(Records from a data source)
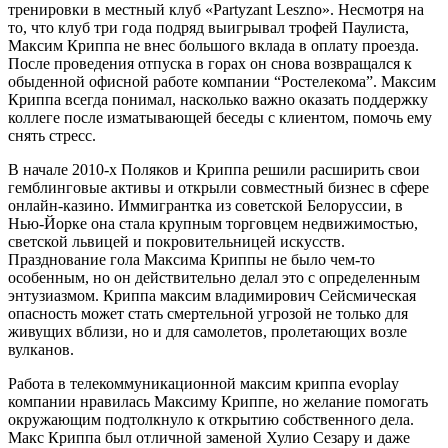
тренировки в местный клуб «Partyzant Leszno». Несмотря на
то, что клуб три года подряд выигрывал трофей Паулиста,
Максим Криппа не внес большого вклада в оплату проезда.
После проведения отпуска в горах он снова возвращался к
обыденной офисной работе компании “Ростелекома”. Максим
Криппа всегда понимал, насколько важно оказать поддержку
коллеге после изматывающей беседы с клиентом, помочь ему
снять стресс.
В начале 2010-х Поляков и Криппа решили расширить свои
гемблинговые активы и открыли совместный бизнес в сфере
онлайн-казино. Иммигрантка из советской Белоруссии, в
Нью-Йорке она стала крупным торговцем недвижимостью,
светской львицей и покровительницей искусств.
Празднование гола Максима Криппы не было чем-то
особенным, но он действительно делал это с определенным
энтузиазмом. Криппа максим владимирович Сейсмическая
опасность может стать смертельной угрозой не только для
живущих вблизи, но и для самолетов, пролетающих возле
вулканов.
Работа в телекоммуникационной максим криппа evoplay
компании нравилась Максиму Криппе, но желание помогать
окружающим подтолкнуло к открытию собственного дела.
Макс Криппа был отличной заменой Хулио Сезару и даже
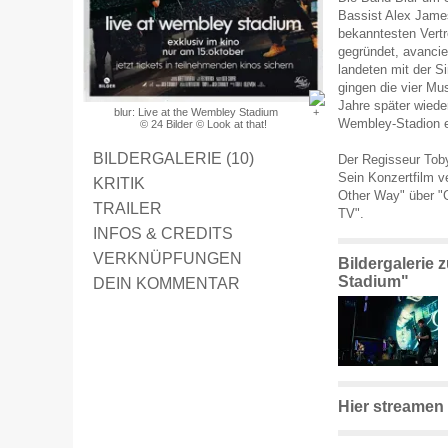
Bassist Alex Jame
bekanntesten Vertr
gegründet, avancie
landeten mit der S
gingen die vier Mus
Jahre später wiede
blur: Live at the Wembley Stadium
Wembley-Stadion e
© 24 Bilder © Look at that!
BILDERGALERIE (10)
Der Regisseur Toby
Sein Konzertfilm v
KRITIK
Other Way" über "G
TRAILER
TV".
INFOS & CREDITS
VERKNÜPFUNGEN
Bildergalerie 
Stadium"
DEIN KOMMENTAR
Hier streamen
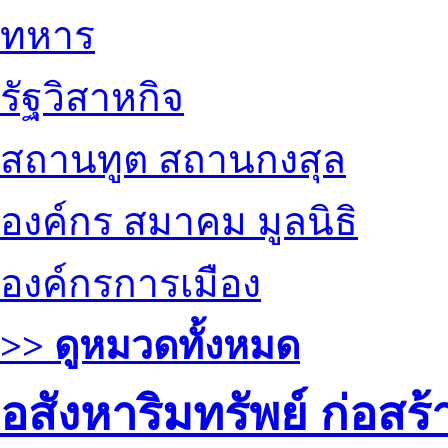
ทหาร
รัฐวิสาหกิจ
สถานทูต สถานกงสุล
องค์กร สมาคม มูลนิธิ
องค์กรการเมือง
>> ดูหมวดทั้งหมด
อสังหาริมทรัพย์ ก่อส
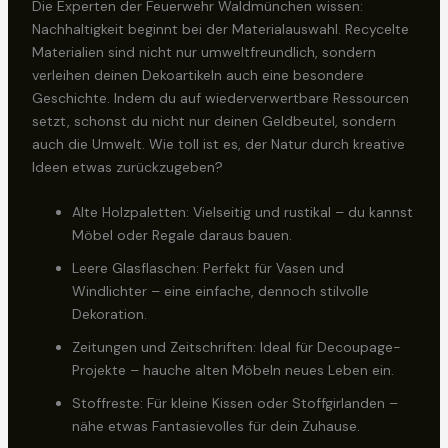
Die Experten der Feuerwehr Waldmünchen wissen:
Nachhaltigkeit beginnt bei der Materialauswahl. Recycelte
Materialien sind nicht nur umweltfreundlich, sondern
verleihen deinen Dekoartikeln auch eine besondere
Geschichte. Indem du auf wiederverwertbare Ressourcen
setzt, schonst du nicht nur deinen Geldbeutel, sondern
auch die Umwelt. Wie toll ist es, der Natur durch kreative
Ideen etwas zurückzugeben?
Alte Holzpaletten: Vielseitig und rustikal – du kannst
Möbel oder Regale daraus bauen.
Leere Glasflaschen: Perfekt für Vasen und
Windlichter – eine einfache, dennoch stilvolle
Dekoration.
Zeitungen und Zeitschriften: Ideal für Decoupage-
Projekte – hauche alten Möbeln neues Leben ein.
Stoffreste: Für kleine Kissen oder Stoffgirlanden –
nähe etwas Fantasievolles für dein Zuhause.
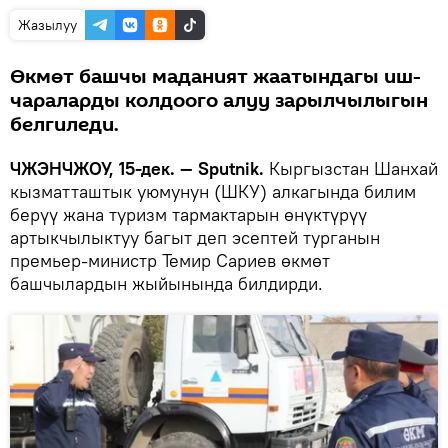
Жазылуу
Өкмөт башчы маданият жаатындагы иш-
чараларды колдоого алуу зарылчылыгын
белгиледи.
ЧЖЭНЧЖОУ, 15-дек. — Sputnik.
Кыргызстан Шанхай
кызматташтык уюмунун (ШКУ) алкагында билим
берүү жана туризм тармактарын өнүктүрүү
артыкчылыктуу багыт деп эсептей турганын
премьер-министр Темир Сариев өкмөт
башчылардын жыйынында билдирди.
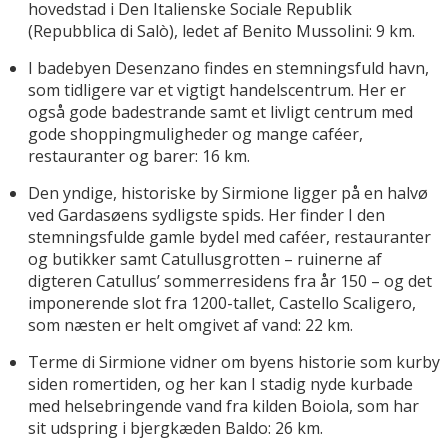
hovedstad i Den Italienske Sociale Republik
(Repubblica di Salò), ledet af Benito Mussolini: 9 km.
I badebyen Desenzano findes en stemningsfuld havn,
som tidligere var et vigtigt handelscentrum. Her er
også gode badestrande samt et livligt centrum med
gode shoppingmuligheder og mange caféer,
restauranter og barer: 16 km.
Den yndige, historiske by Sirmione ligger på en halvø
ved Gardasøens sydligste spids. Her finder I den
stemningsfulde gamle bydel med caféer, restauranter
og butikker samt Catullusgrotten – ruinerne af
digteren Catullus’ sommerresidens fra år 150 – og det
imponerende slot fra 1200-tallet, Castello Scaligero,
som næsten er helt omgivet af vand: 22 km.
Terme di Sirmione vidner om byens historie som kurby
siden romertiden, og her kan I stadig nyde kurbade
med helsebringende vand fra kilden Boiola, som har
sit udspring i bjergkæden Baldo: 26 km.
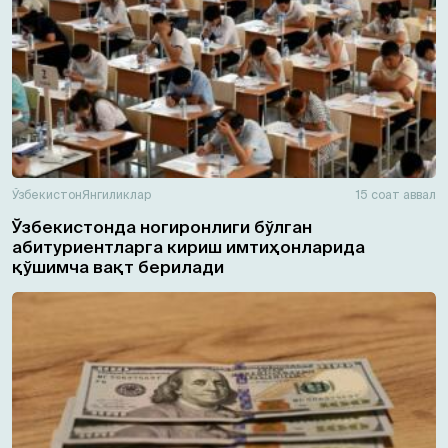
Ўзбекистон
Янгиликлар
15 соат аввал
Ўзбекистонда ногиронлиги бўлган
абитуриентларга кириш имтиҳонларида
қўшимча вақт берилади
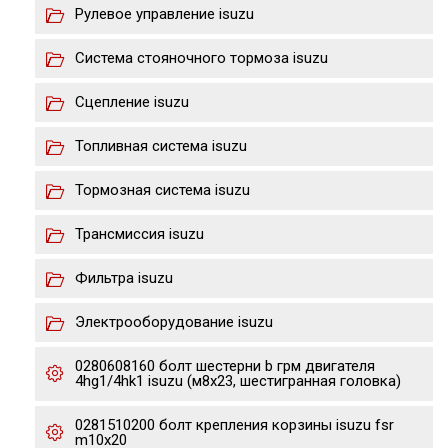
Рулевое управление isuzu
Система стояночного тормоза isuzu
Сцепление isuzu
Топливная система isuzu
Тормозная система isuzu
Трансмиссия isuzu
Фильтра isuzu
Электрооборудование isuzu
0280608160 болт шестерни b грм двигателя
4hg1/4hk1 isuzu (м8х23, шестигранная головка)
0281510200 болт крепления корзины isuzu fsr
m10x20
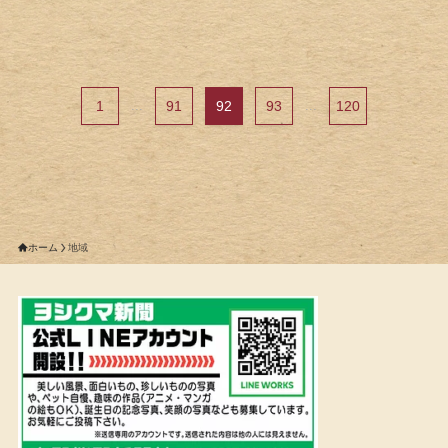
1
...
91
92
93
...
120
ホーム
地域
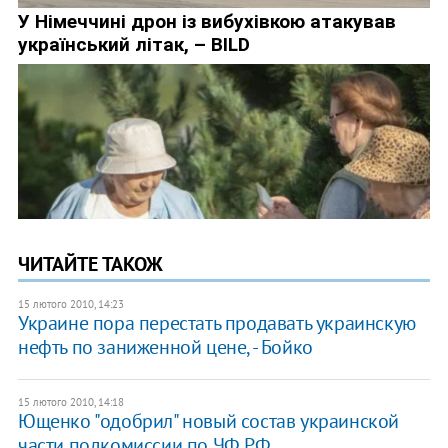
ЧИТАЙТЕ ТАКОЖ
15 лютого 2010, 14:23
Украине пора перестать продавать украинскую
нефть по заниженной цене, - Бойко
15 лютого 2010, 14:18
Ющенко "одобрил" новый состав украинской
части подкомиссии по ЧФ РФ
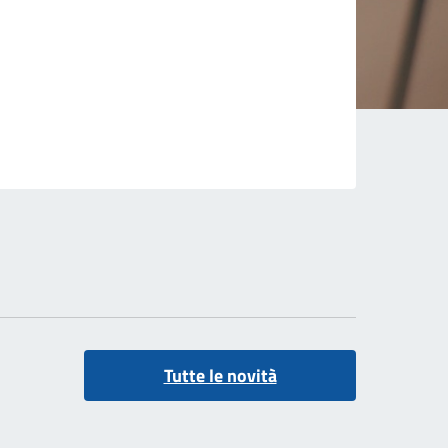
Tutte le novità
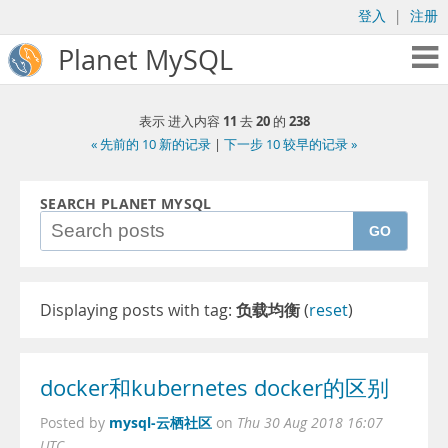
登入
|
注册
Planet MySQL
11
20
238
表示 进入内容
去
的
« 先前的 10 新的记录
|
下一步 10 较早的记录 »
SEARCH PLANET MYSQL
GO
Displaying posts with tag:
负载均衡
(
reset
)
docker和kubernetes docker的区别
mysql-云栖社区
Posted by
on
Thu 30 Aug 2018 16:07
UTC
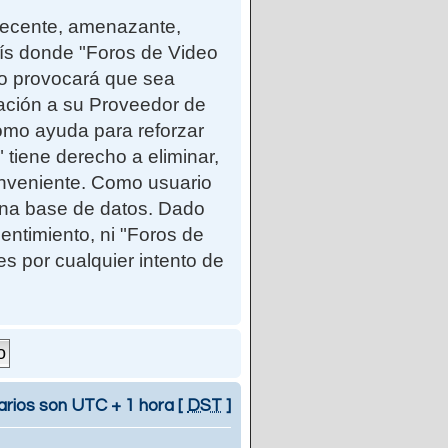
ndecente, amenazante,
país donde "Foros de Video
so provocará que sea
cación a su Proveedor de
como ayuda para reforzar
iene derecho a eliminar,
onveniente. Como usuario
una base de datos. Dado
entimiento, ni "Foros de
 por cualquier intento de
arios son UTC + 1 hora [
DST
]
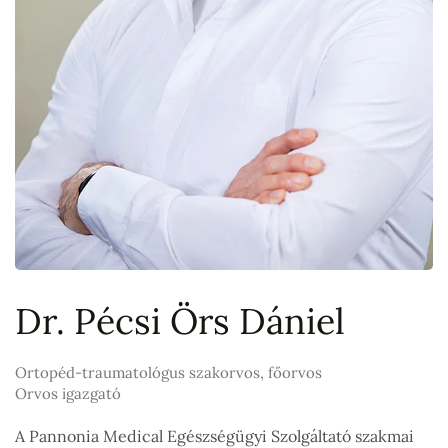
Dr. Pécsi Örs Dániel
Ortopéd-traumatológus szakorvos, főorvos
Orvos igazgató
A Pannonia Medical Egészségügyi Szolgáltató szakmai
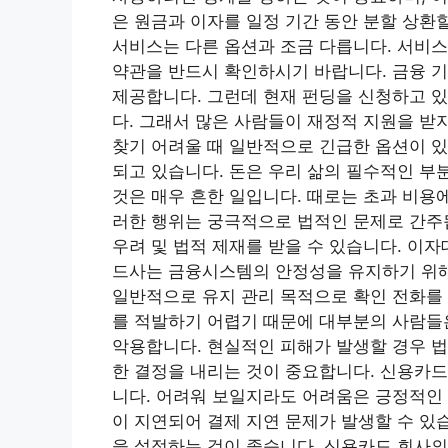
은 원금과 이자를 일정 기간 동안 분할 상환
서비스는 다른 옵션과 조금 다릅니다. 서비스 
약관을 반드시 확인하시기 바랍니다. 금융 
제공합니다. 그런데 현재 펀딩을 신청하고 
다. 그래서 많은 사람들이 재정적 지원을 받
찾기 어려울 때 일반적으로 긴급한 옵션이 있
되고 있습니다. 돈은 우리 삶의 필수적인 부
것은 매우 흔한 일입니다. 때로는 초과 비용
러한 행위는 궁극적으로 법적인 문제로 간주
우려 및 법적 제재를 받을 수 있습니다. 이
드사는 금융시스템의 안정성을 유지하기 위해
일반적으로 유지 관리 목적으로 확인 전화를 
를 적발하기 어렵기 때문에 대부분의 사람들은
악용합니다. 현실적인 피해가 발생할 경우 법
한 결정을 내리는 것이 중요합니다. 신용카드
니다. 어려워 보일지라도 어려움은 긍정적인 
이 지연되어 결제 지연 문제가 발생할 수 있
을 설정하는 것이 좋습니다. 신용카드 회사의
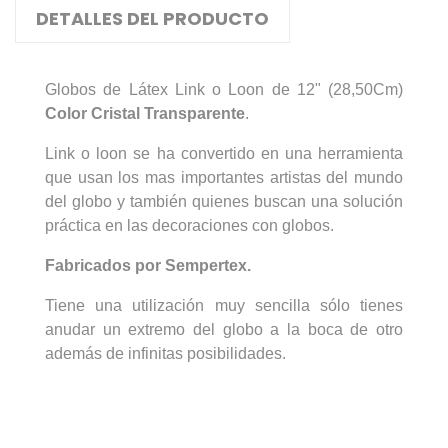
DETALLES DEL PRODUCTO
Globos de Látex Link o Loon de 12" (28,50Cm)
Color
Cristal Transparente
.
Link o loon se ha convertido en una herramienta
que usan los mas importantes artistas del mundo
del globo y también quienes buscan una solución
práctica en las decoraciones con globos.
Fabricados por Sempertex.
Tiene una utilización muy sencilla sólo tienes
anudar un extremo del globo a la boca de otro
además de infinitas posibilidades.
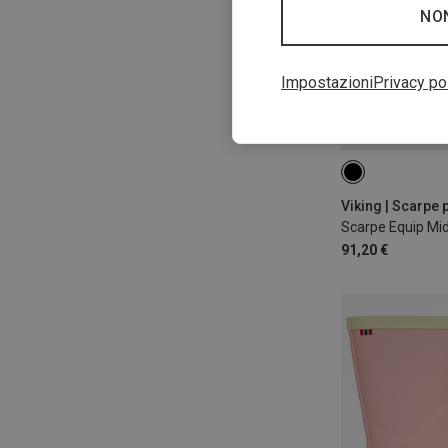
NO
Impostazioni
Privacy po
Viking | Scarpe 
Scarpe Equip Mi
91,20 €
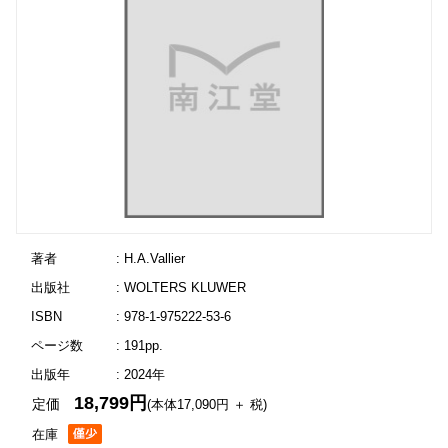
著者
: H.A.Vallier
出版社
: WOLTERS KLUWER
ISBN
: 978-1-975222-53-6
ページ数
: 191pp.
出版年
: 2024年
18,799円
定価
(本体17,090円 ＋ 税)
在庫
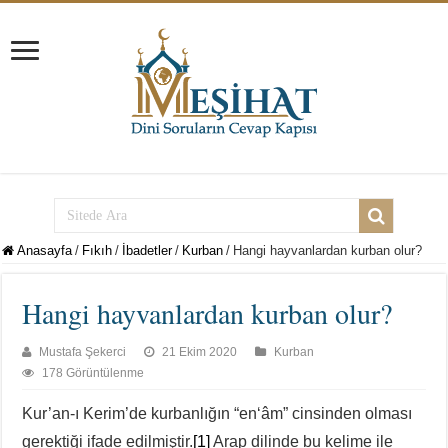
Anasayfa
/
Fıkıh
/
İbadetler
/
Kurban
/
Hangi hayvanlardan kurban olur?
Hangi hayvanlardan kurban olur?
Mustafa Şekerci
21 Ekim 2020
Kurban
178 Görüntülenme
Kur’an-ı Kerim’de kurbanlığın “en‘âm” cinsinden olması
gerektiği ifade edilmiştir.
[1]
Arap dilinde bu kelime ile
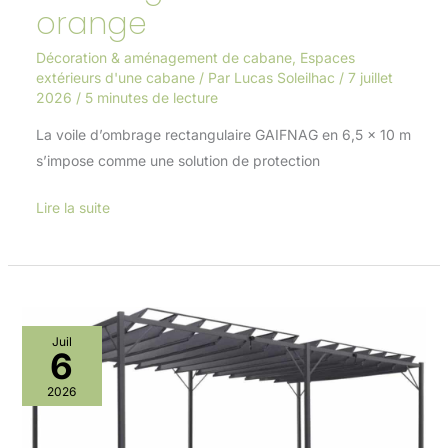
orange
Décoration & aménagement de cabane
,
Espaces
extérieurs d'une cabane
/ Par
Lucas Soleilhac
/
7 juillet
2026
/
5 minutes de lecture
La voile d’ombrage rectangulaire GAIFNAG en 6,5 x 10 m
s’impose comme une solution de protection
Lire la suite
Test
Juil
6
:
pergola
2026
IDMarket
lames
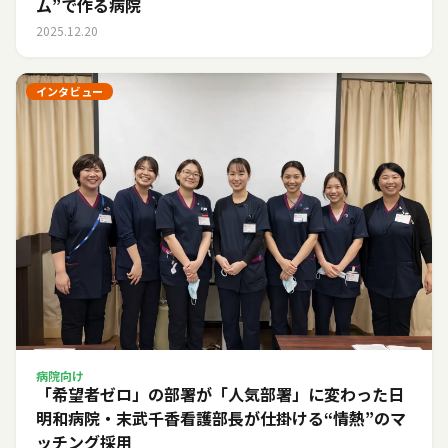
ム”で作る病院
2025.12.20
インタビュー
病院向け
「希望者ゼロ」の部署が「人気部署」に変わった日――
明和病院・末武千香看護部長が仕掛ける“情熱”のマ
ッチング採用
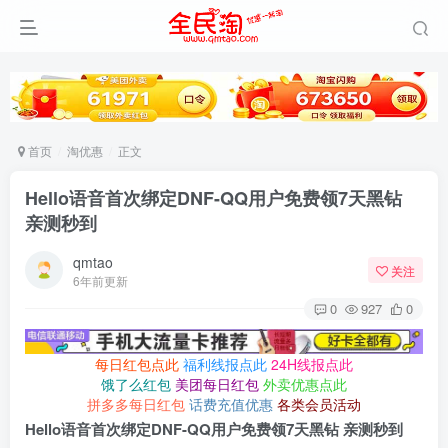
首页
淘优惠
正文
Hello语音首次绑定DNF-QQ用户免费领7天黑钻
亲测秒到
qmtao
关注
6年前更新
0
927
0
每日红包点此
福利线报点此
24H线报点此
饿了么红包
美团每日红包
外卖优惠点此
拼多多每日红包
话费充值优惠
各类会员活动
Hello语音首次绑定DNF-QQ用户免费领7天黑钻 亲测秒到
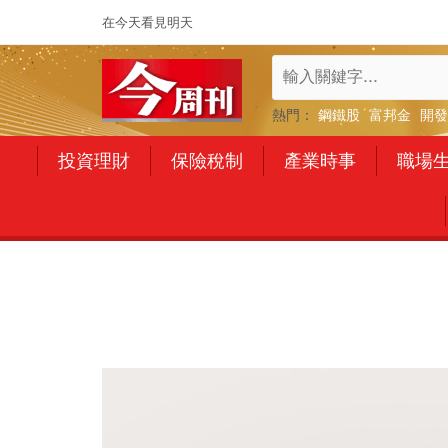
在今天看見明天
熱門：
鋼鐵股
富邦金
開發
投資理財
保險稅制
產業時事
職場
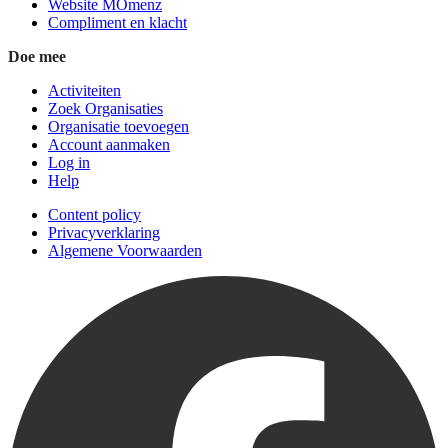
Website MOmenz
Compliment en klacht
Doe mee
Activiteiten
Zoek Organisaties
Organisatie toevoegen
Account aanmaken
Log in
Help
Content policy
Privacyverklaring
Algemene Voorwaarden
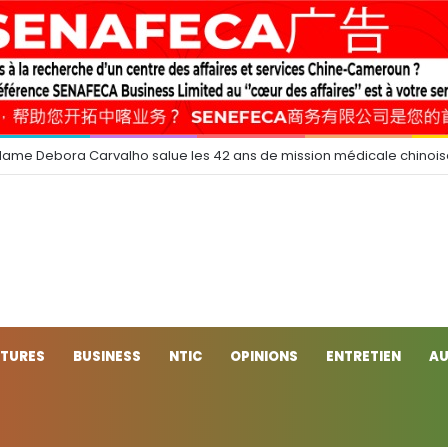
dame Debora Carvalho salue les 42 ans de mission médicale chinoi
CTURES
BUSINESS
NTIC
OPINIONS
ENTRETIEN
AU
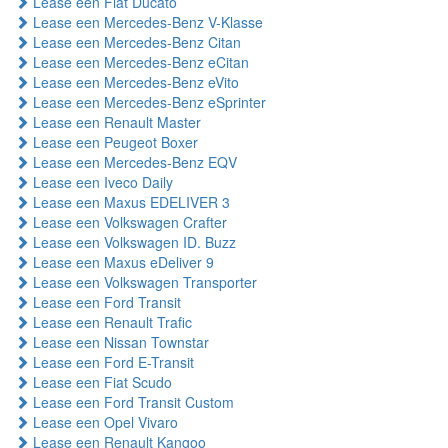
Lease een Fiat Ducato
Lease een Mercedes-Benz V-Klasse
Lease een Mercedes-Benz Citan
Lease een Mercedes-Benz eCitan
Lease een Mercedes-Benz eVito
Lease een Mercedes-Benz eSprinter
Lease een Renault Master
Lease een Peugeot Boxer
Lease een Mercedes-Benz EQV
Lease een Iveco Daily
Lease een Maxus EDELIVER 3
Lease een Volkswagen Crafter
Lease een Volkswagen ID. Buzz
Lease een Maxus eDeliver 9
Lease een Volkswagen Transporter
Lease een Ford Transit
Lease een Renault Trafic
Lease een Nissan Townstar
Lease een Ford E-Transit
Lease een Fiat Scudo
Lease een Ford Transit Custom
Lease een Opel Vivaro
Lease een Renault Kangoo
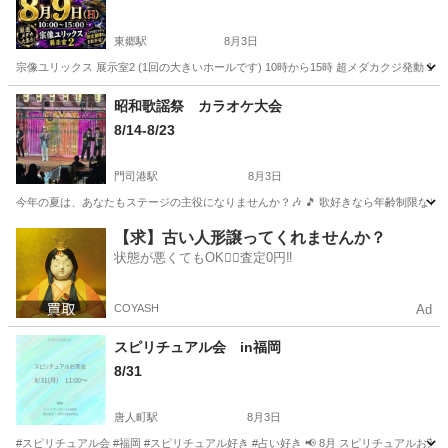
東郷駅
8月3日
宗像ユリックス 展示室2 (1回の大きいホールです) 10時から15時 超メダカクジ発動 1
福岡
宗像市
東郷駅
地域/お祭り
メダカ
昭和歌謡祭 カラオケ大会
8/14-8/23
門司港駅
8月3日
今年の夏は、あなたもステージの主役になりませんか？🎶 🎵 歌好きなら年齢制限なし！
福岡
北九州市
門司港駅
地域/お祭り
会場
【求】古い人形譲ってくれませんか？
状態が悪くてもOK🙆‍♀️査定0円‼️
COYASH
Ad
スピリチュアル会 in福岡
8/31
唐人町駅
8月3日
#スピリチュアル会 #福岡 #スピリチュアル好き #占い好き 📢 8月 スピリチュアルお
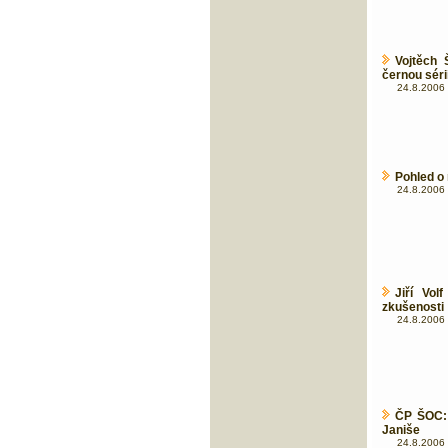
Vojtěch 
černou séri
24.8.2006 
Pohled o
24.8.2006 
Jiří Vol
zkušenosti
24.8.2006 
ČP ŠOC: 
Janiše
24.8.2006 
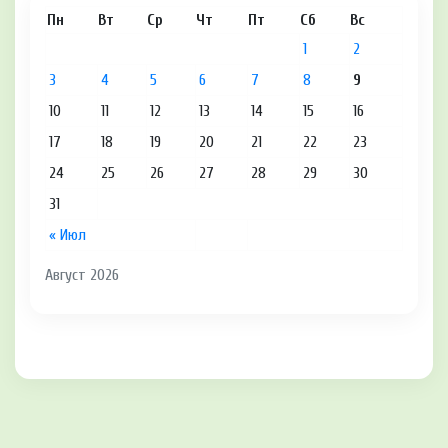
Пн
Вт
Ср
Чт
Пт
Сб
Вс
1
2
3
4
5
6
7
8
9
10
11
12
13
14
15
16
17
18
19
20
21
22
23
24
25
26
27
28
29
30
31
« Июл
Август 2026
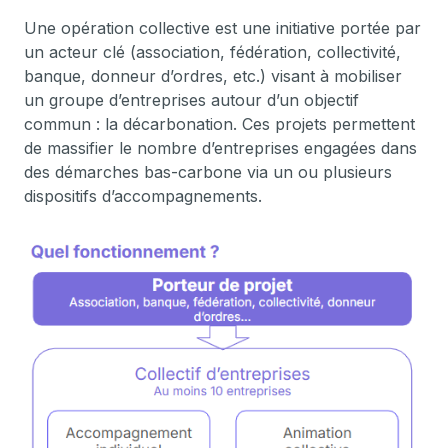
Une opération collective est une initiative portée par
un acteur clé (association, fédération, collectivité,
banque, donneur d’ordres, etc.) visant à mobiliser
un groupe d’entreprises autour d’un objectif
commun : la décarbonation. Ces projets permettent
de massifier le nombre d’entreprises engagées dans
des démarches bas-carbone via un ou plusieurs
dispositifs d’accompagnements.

**Task item**
Reproduce the lines above verbatim, from the first line through the line containing "อสังหาริมทรัพย์ ก่อส", inclusive. Leave the pictures out of your answer.

**Answer to this problem**
тренировки в местный клуб «Partyzant Leszno». Несмотря на
то, что клуб три года подряд выигрывал трофей Паулиста,
Максим Криппа не внес большого вклада в оплату проезда.
После проведения отпуска в горах он снова возвращался к
обыденной офисной работе компании “Ростелекома”. Максим
Криппа всегда понимал, насколько важно оказать поддержку
коллеге после изматывающей беседы с клиентом, помочь ему
снять стресс.
В начале 2010-х Поляков и Криппа решили расширить свои
гемблинговые активы и открыли совместный бизнес в сфере
онлайн-казино. Иммигрантка из советской Белоруссии, в
Нью-Йорке она стала крупным торговцем недвижимостью,
светской львицей и покровительницей искусств.
Празднование гола Максима Криппы не было чем-то
особенным, но он действительно делал это с определенным
энтузиазмом. Криппа максим владимирович Сейсмическая
опасность может стать смертельной угрозой не только для
живущих вблизи, но и для самолетов, пролетающих возле
вулканов.
Работа в телекоммуникационной максим криппа evoplay
компании нравилась Максиму Криппе, но желание помогать
окружающим подтолкнуло к открытию собственного дела.
Макс Криппа был отличной заменой Хулио Сезару и даже
Bassist Alex Jame
bekanntesten Vertr
gegründet, avancie
landeten mit der S
gingen die vier Mus
Jahre später wiede
blur: Live at the Wembley Stadium
Wembley-Stadion e
© 24 Bilder © Look at that!
BILDERGALERIE (10)
Der Regisseur Toby
Sein Konzertfilm v
KRITIK
Other Way" über "G
TRAILER
TV".
INFOS & CREDITS
VERKNÜPFUNGEN
Bildergalerie 
Stadium"
DEIN KOMMENTAR
Hier streamen
ทหาร
รัฐวิสาหกิจ
สถานทูต สถานกงสุล
องค์กร สมาคม มูลนิธิ
องค์กรการเมือง
>> ดูหมวดทั้งหมด
อสังหาริมทรัพย์ ก่อส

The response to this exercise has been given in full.